Hadi Rokni-Yazdi of Tehran University of Medical Sciences in Iran and his colleagues organized 51 volunteers with major depressive disorder into three 17-person groups. Volunteers in the first two groups received one of two kinds of MRI scan. Those in the third group received phony MRI scans: The magnet was never switched on, but a recording of the sound generated by a genuine session was played to convince the volunteers they had been scanned. All the subjects were taking common antidepressants known as selective serotonin reuptake inhibitors (SSRIs) and all had their level of depression assessed by standard scales before and after the procedure.

Two weeks after the scans, volunteers in the first two groups scored between 35 and 40 percent lower on the depression scales than they scored before the scan. The placebo effect may have played a role; when people believe they are receiving a helpful treatment for anything, they often feel better afterward. But volunteers in the pretend MRI group improved less, only by 15 to 19 percent. So, the researchers reasoned, some other factor must explain why volunteers who received phony MRIs showed less improvement. The results are discussed in the November issue of Brain Imaging and Behavior.

One possibility is that the magnetic field created by the MRI machine somehow acts as an antidepressant. Scientists have been investigating the idea that magnets can relieve depression for more than a decade. Most studies have focused on repetitive transcranial magnetic simulation (rTMS), in which an alternating magnetic field induces electric currents in specific regions of the brain, with mixed results. However, a few studies have asked the same questions about MRIs, which create a weaker magnetic field and thus weaker electric currents. Previously, researchers have found that MRIs or devices that generate similarly weak magnetic stimulation improved mood in patients with bipolar disorder—who fluctuate between mania and depression—and helped relieve depression in rats and mice.

But the evidence so far has failed to persuade most scientists, not least because no one has been able to explain exactly how magnetic stimulation alters brain activity in a way that improves depression—although at least one researcher has a few ideas.

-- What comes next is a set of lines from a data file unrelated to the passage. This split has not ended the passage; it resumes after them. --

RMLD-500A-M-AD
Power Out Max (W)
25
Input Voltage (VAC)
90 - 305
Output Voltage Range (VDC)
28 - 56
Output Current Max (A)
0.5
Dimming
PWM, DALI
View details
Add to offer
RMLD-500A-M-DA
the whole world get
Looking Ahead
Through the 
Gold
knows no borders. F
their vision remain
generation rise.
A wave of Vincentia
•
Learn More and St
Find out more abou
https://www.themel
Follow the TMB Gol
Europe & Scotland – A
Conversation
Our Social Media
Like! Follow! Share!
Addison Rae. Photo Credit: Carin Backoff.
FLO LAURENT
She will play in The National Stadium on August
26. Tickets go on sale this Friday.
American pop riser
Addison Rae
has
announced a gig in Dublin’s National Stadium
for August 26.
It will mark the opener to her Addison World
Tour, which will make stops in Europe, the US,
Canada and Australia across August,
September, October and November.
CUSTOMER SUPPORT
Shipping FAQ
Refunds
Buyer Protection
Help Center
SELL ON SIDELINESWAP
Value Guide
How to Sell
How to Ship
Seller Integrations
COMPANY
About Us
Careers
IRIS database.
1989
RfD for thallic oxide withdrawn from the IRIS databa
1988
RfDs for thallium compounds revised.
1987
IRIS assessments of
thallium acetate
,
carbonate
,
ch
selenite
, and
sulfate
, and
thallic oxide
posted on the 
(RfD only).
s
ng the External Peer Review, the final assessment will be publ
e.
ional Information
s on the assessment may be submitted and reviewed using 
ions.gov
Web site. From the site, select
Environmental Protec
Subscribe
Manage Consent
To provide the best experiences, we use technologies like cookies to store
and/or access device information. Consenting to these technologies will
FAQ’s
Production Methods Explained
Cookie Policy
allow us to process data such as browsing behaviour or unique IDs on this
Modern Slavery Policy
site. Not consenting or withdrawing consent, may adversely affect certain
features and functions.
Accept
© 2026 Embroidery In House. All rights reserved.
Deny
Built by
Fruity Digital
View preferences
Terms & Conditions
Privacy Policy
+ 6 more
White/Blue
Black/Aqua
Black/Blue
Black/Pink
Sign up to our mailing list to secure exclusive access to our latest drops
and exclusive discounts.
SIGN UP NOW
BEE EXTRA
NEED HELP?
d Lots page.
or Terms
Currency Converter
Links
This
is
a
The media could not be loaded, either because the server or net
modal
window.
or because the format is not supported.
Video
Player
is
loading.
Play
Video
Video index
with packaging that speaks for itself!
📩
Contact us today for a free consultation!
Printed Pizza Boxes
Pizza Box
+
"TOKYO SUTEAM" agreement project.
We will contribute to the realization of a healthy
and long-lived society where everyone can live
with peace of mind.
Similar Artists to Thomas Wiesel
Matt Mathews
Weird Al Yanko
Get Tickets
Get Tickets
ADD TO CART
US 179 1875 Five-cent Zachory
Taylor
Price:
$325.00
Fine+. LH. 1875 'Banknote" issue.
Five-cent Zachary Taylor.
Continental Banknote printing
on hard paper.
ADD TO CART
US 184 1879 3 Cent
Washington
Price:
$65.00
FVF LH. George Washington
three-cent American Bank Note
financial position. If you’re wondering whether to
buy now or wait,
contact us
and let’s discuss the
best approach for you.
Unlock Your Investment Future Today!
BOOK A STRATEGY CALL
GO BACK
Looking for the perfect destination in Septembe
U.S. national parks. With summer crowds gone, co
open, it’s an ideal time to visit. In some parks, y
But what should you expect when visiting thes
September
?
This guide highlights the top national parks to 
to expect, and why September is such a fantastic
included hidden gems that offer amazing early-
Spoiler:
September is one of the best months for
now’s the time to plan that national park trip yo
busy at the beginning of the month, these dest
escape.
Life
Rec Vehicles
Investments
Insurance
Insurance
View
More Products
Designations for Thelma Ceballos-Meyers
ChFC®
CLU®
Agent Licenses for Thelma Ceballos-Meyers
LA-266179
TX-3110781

About eight years ago, Michael Rohan of Harvard Medical School’s McLean Hospital was running MRI studies of people with depression and noticed that the volunteers emerged from the scans with improved moods. Rohan has been looking into the matter ever since and has recently finished an as-of-yet unpublished study that "looks favorable," he says. He has even created a tabletop device that produces the same electric fields generated by magnetic pulses inside the MRI machine. Because the electric fields generated by an MRI's magnet are too weak to change the behavior of axons—the long tails of neurons that send out signals—Rohan thinks that, instead, the electric fields somehow synchronize signals in a neuron's dendrites, the many branches that receive signals from nearby cells. Out-of-sync electrical activity has been implicated in many brain disorders.

"We're still in the early stages," Rohan stresses. "All of this is exploratory."

As neuroscience blogger Neuroskeptic points out, another possibility is that the results in the new study are a statistical fluke. Almost all the volunteers improved, and those who recovered the most may have wound up in the first two groups by chance. The smaller the number of participants, the more likely this kind of statistical fluke can occur.

Or, perhaps, it was the placebo effect after all. Volunteers in the fake scan group may have improved less overall because some noticed that, despite attempts to hide it, something was a little off or simply did not buy into the idea as much as volunteers who had received real scans, especially if they had prior experience with MRIs—a question the researchers did not ask.

The study is only the first clinical trial to specifically investigate whether MRIs can help people suffering from major depressive disorder, and the intriguing results will likely inspire other researchers to try similar experiments of their own.